REPUBLIKA.CO.ID,YOGYAKARTA--Pengamat sosial politik Universitas Gadjah Mada Yogyakarta, Arie Sujito, menyatakan Presiden Susilo Bambang Yudhoyono dan Gubernur Daerah Istimewa Yogyakarta Sri Sultan Hamengku Buwono X harus mencari titik temu dalam soal keistimewaan Yogyakarta, bukan menciptakan pelemik di media massa.
"Apa yang mereka lakukan itu justru akan memengaruhi tingkat kepercayaan masyarakat terhadap keduanya sebagai pemimpin," kata Arie Sujito di Yogyakarta, Ahad (28/11).
Menurut dia, langkah diplomasi untuk membahas substansi Rancangan Undang undang Keistimewaan (RUUK) Daerah Istimewa Yogyakarta (DIY) justru harus dijauhkan dari politisasi berlebihan. "Caranya tim SBY dan tim Sultan harus menjaga diri dan mengurangi tensi `bertarung` dan justru mencari titik temu yang sifatnya substansi mencakup orientasi keistimewaan DIY, isi RUUK DIY, serta bagaimana menjaga konsistensi atas kesepakatan," imbuhnya.
Ia mengatakan, soal monarki dan demokrasi sesungguhnya sudah memiliki rujukan, baik dalam berbagai draft maupun dalam perdebatan. "Sejauh ini saya menilai pernyataan SBY terlalu abstrak dan normatif dan terkesan mengambang.

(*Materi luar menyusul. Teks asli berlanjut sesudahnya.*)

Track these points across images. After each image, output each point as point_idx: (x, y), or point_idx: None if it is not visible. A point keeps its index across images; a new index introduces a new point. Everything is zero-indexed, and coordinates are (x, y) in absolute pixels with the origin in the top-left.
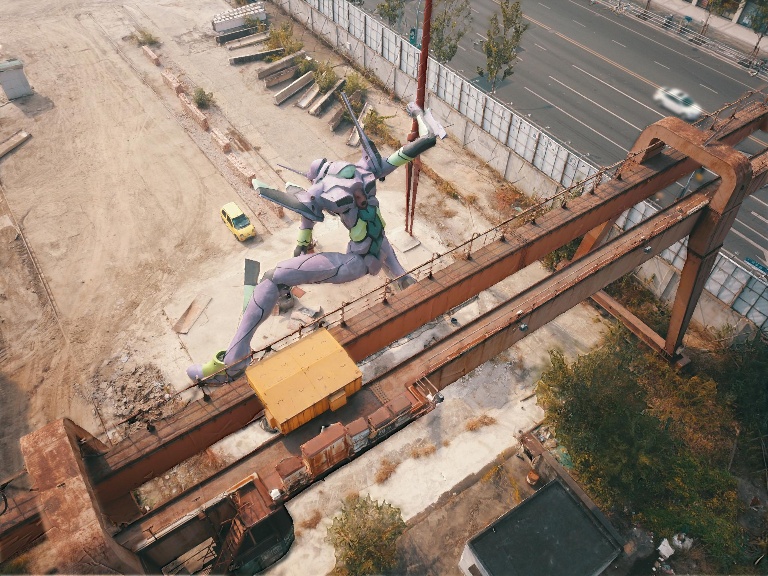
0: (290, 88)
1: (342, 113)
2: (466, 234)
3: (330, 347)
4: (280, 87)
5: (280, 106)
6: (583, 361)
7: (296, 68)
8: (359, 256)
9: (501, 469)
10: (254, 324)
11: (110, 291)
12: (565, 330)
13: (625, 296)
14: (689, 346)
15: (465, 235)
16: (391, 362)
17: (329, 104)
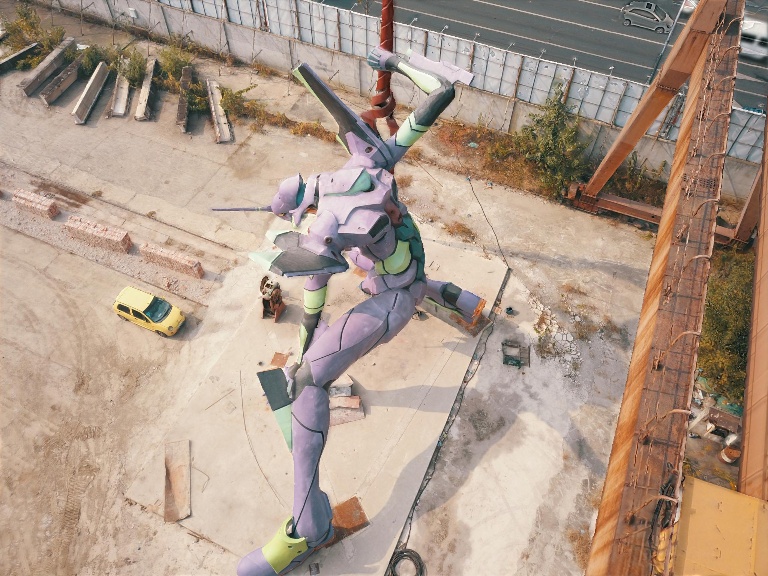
0: (87, 94)
1: (186, 104)
2: (440, 198)
3: (741, 510)
4: (68, 98)
5: (87, 124)
6: (734, 296)
7: (77, 64)
8: (402, 290)
9: (690, 463)
10: (317, 458)
11: (15, 515)
12: (621, 263)
13: (649, 197)
14: (735, 223)
15: (440, 200)
16: (481, 401)
17: (155, 98)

Seharusnya pernyataan itu muncul di awal penyusunan RUUK dan diterjemahkan dalam skema yang lebih detail sebagai rancangan RUU. Sebaliknya, Sultan juga terlalu reaktif," katanya.
Arie menilai, sejauh ini Sultan memang dilingkari oleh suasana politik yang tajam. Menurutnya, saat ini baik Presiden Yudhoyono maupun Sultan harus bisa menunjukkan sikap kebangsaan dan kenegarawanan. "Di situlah tantangan buat kedua tokoh itu agar lebih hati-hati menyampaian dan meluncurkan pernyataan," katanya.
Bagaimanapun, lanjut Arie, ini pertaruhan nasib masyarakat banyak, bukan personal di antara keduanya.
"Setiap membuat pernyataan harus berfikir buat masyarakat dan bangsa. Sebagai catatan, tolong orang-orang yang mengitari kedua tokoh itu mendalami substansi RUUK dan jangan terjebak politisasi di luar konteksnya," jelasnya.